• [Document excerpt]
┄┄┄┄┄┄┄┄┄┄┄┄┄┄┄┄┄┄┄┄
United States District Court, E.D. Wisconsin

March 5, 2018

CORY D. BROWN, Petitioner,



         1. INTRODUCTION

         On January 19, 2018, state prisoner Cory D. Brown (“Brown”), [1]proceeding pro se, filed a one-page document captioned a “motion for stay and abeyance” pursuant to 28 U.S.C. § 2244(d). (Docket #2 at 1). The Court denied the motion on January 25, 2018, finding that to the extent Brown sought a simple extension of time to file a habeas petition, the Court could not grant it without information corroborating his federal filing deadline or supporting the application of equitable tolling. Id. at 2-3. Moreover, because the motion contained no detail as to the facts of Brown's conviction or the nature of his habeas claims, it did not present a valid “protective” habeas petition, filed to hold Brown's place in federal court while he exhausted his state court remedies. Id. at 3-4; Pace v. DiGuglielmo, 544 U.S. 408, 416 (2005). Consequently, the Court denied the motion and dismissed the case. (Docket #2 at 4).

         Brown filed an amended motion on February 12, 2018. Id. at 6-12. In it, he gave additional details about the nature of his conviction, sentence, post-conviction proceedings, and federal habeas claims. See Id. He claimed confusion about his federal filing deadline and requested a stay and abeyance while he completed the remaining state court exhaustion process. See Id. But in an order dated February 21, 2018, the Court was obliged to deny this motion, too, as it lacked sufficient detail to qualify as a protective habeas petition. See (Docket #1 at 2-4). The Court gave Brown one more chance to file a complete habeas petition that could serve as a protective petition. Id. at 4. It further directed that this habeas action be opened in place of the existing miscellaneous action in which Brown's prior motions had been docketed. Id. at 4-5.
┄┄┄┄┄┄┄┄┄┄┄┄┄┄┄┄┄┄┄┄
Extracted records:
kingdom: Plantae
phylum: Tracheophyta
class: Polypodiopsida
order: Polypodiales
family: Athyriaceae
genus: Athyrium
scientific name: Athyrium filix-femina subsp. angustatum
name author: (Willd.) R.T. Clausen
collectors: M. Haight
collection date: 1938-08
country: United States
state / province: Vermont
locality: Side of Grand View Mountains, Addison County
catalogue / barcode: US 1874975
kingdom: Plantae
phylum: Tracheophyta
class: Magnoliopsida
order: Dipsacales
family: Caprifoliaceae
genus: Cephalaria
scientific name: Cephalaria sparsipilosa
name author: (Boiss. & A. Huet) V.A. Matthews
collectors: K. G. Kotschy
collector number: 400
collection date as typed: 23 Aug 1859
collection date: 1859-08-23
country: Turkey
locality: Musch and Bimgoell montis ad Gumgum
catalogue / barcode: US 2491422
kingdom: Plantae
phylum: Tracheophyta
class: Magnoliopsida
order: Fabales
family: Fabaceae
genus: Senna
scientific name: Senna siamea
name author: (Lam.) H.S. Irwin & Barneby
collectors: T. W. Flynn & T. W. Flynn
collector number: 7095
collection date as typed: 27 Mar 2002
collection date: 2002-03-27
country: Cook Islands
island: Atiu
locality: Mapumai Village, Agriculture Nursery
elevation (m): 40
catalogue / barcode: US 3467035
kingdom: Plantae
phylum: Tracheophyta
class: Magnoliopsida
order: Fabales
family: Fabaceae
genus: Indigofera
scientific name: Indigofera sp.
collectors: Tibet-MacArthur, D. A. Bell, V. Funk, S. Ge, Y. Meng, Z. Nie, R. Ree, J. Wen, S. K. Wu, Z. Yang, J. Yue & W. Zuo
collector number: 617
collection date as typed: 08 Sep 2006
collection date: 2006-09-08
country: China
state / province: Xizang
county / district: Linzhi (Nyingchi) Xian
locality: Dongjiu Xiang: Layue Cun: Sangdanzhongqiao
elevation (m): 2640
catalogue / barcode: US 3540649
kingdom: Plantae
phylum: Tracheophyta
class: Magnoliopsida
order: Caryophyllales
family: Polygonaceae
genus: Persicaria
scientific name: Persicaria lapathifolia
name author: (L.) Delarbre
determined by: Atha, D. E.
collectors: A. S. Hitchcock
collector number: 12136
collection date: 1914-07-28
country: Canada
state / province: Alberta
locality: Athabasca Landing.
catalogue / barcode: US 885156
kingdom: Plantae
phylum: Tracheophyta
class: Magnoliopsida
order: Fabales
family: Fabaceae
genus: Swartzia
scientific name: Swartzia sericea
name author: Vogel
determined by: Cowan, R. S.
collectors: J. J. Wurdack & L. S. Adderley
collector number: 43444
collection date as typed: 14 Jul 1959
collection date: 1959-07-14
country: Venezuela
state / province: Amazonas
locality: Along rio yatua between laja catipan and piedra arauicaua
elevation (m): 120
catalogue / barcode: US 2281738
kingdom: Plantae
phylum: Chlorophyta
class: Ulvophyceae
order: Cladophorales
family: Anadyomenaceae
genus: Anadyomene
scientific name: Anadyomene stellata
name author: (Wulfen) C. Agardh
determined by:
┄┄┄┄┄┄┄┄┄┄┄┄┄┄┄┄┄┄┄┄
• [Task list]
**A.** According to the court order, on what date did Brown file his amended motion?
**B.** For each statement, say yes or no depending on whether the court order agrees with it, and quote the words from the court order that decide it: (i) The Court denied Brown's first motion on January 25, 2018. (ii) Brown's first motion ran several pages. (iii) The Court directed that the habeas action be opened in place of the existing miscellaneous action.
**C.** Carry the court order forward from its last sentence.

• [The responses]
**A.** February 12, 2018.

**B.**
(i) Yes: "The Court denied the motion on January 25, 2018"
(ii) No: "filed a one-page document"
(iii) Yes: "It further directed that this habeas action be opened in place of the existing miscellaneous action"

**C.**
         Unbeknownst to the Court, Brown had already filed a complete habeas petition, using the Court's form, which had been docketed in a separate action by the Clerk of the Court. (Docket #3). It was signed by Brown on February 14, 2018 and marked received by the Clerk of the Court on February 21, 2018. Id. at 1, 13. Because the Court now has before it a complete habeas petition necessary to proceed with screening under Rule 4 of the Rules Governing Section 2254 Proceedings, the Court will do so without requiring Brown to submit another copy of the petition as it directed in its February 21, 2018 order.[2]

         Rule 4 authorizes a district court to conduct an initial screening of habeas corpus petitions and to dismiss a petition summarily where “it plainly appears from the face of the petition. . .that the petitioner is not entitled to relief.” This Rule provides the district court the power to dismiss both those petitions that do not state a claim upon which relief may be granted and those petitions that are factually frivolous. See Small v. Endicott, 998 F.2d 411, 414 (7th Cir. 1993). Under Rule 4, the Court analyzes preliminary obstacles to review, such as whether the petitioner has complied with the statute of limitations, exhausted available state remedies, avoided procedural default, and set forth cognizable claims.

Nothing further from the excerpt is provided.